Task requirements: Pick up the explanation of SPOJ problem AE00 on counting rectangles after its last sentence and carry it forward.

Text provided:
Saturday, August 31, 2013

SPOJ Problem AE00


Rectangles

Explanation:

The problem asks us to print the no. of rectangles(remember squares are also rectangles) that can be generated from 'n' squares each of length 1.

First, we try to see how many squares can be generated using n squares:
  • n = 1, only one square of 1x1 is possible.
  • n = 2, only one square of 1x1 is possible.
  • n = 3, only one square of 1x1 is possible.
  • n = 4, two squares are possible of size 1x1 and 2x2.
  • n = 5, two squares are possible of size 1x1 and 2x2.
  • n = 6, two squares are possible of size 1x1 and 2x2.
  • ...........
  • n = 8, two squares are possible of size 1x1 and 2x2.
  • n = 9, three squares are possible of size 1x1, 2x2 and 3x3.
  • n = 10, three squares are possible of size 1x1, 2x2 and 3x3.
  • ...........
  • n = 15, three squares are possible of size 1x1, 2x2 and 3x3.
  • n = 16, four squares are possible of size 1x1, 2x2, 3x3 and 4x4.
  • and so on.
Looking at the above values, we can easily say that no. of squares will be equal to floor(sqrt(n)).

Now, we see how many rectangles we can get for given 'n'.
We take:
  • n = 1:
    • for this value of 'n', we cannot have any rectangle possible.
  • n = 2: 
    • here, we can have 2 rectangles of size 1x2 and 2x1 but, since 1 rectangle can be rotated and moved to produce another rectangle, we consider only 1 rectangle.
  • n = 3:
    • here, we can have 4 rectangles of size 1x2, 2x1, 1x3, 3x1; but since 1x2 or 2x1 rectangle can be rotated or moved to obtain other rectangle and similar is the case for 1x3 and 3x1.
  • n = 4:
    • here, we can have 6 rectangles of size 1x2, 2x1, 1x3, 3x1, 1x4, 4x1. Again, we have 3 pairs, which can be generated from one another, namely, (1x2, 2x1), (1x3, 3x1) and (1x4, 4x1). Thus, we can have a total of 3 rectangles.

Dataset rows:
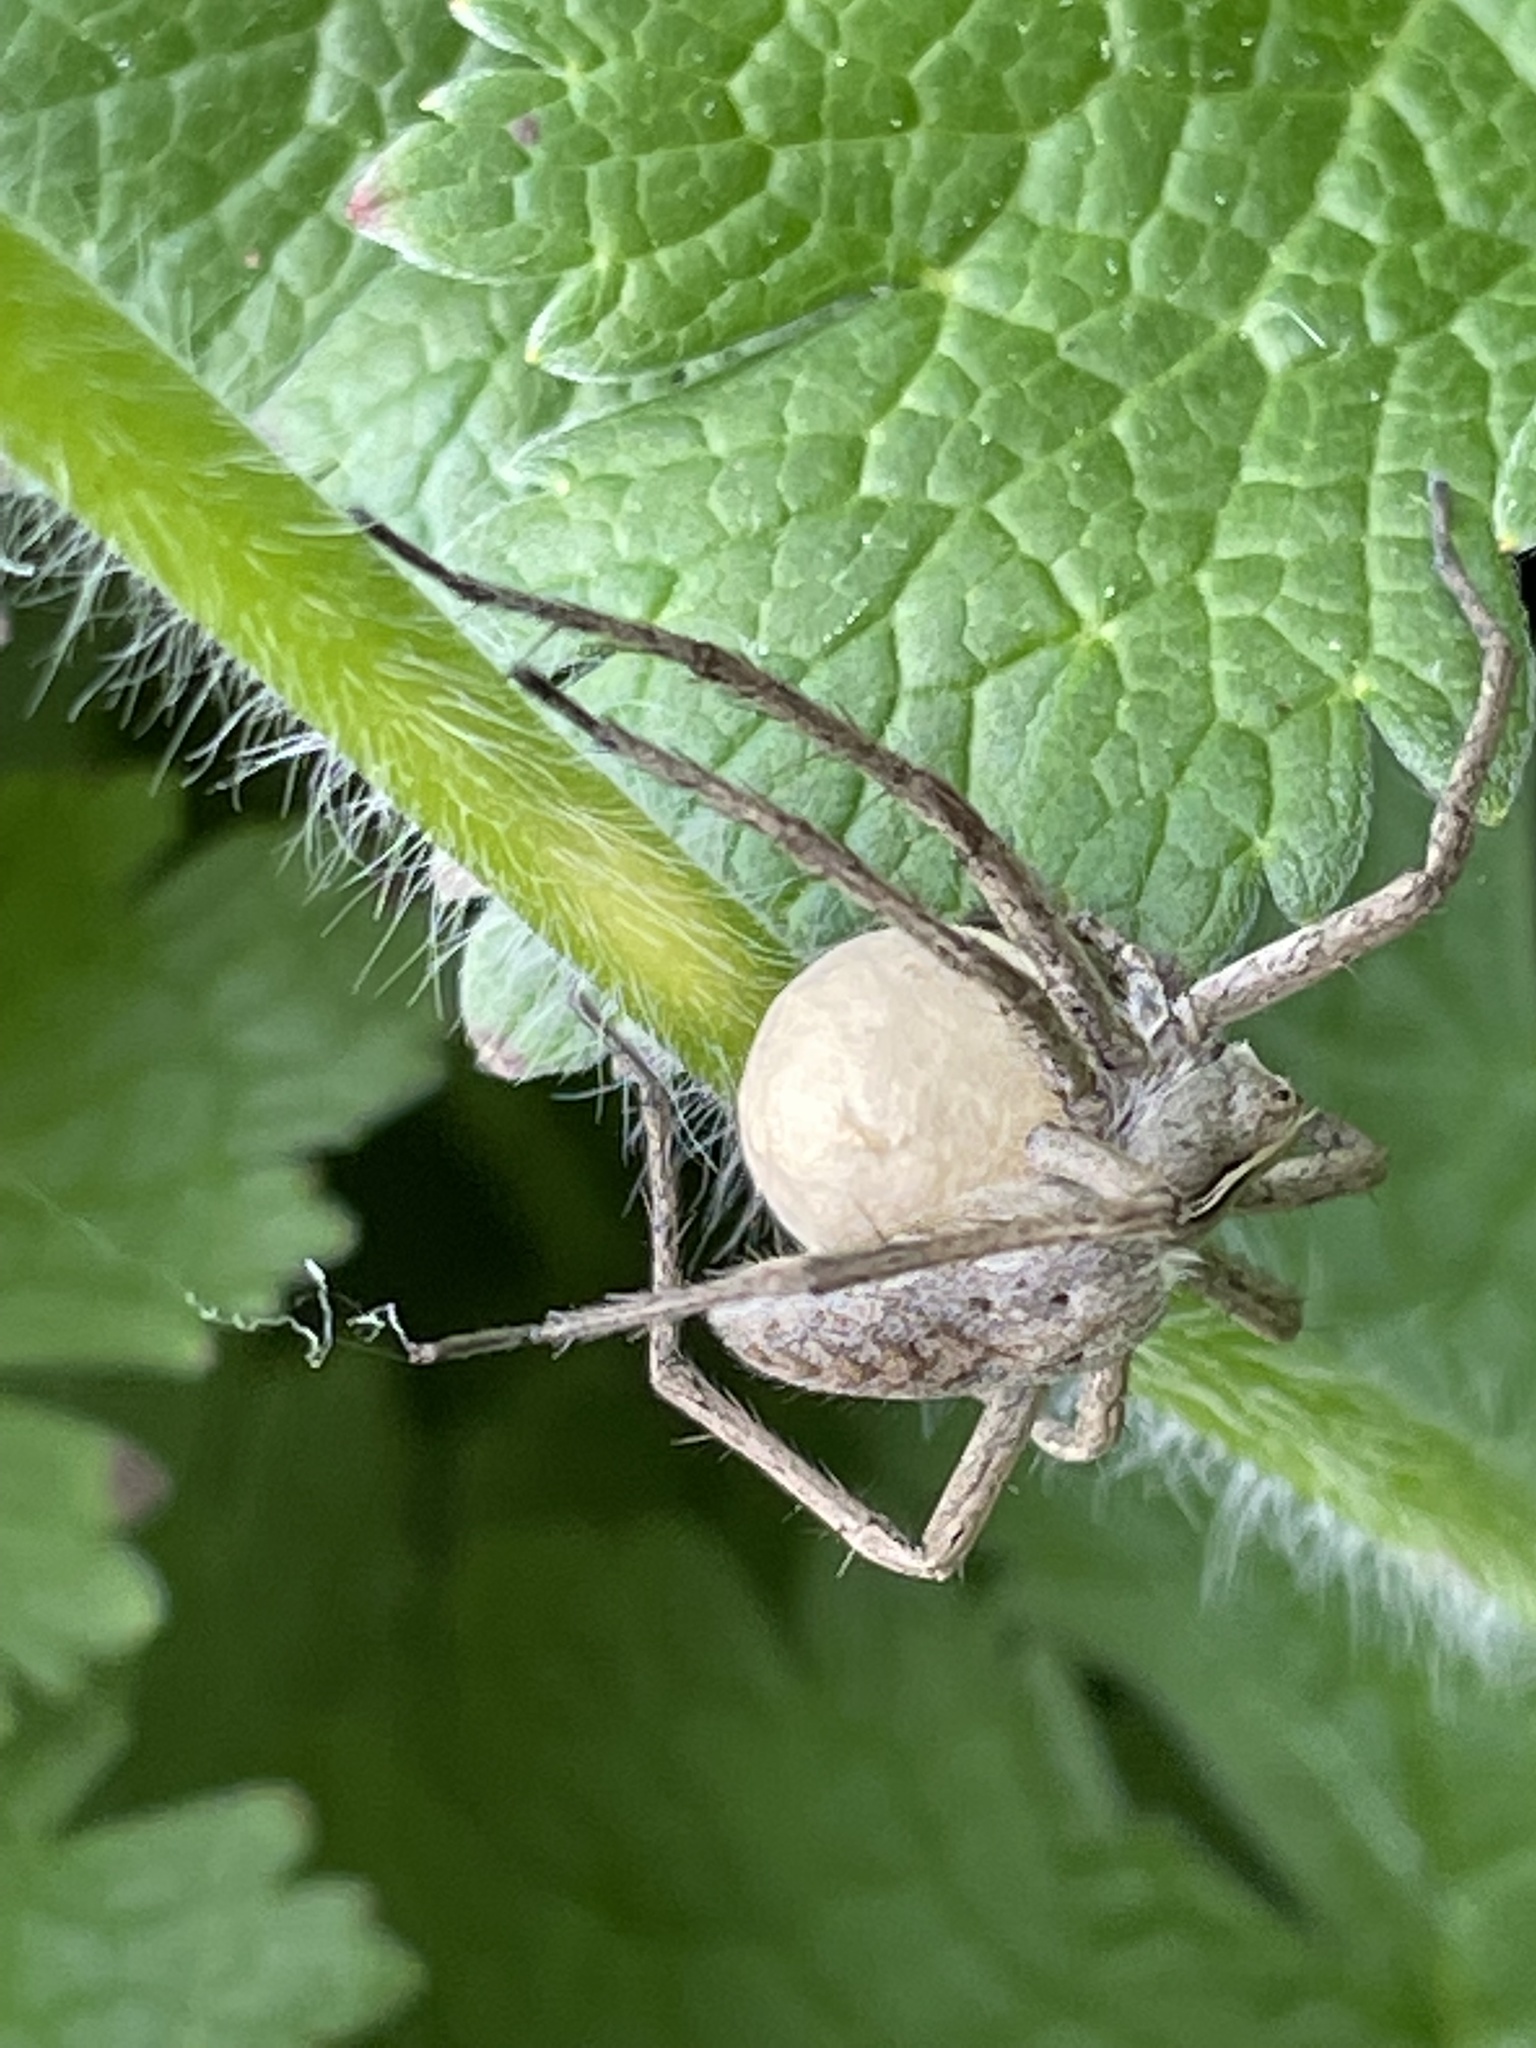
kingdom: Animalia
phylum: Arthropoda
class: Arachnida
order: Araneae
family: Pisauridae
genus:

Final answer:
  • n = 5:
    • here, we can have 8 rectangles of size 1x2, 2x1, 1x3, 3x1, 1x4, 4x1, 1x5, 5x1. As described in above condition, we have one extra pair (1x5, 5x1), which can be generated from one another. Thus, we have a total of 4 rectangles.
  • n = 6:
    • here, we can have 12 rectangles of size 1x2, 2x1, 1x3, 3x1, 1x4, 4x1, 1x5, 5x1, 1x6, 6x1, 2x3, 3x2. Here, apart from above pairs, we have 2 more pairs, which are (1x6, 6x1), (2x3, 3x2). Thus, in total, we have 6 rectangles.
    Considering above rectangles, we can say that we only count those rectangles of form (ixj) where i < j, i * j <= n and value of i is atmax equal to floor(sqrt(n)).

    Finally, adding both the number of squares and rectangles, we can have the desired output.

    Here is the code presented for the above problem.


    Solution:

    #include<cstdio>
    #include<cmath>
    
    int main()
    {
        int i,j,n,cnt=0;
        scanf("%d",&n);
    
        //    counting no. of rectangles
        for(i=1;i<=sqrt(n);i++)
            for(j=i+1;i*j<=n;j++)
                cnt++;
    
        //    counting no. of squares
        cnt+=sqrt(n);
        printf("%d",cnt);
        return 0;
    }

    Any suggestions are welcome.

    3 comments:

    1. Almost the same approach as yours, but I'm counting the squares in the loop only;
      Anything wrong cuz, it isnt geting ac on spoj

      #include
      #include
      #include
      using namespace std;

      int main()
      {
      int n;
      cin >> n;
      int j,i;
      int count=0;
      for(i=1;i<=sqrt(n);i++)
      {
      for(j=i;i*j<=n;j++)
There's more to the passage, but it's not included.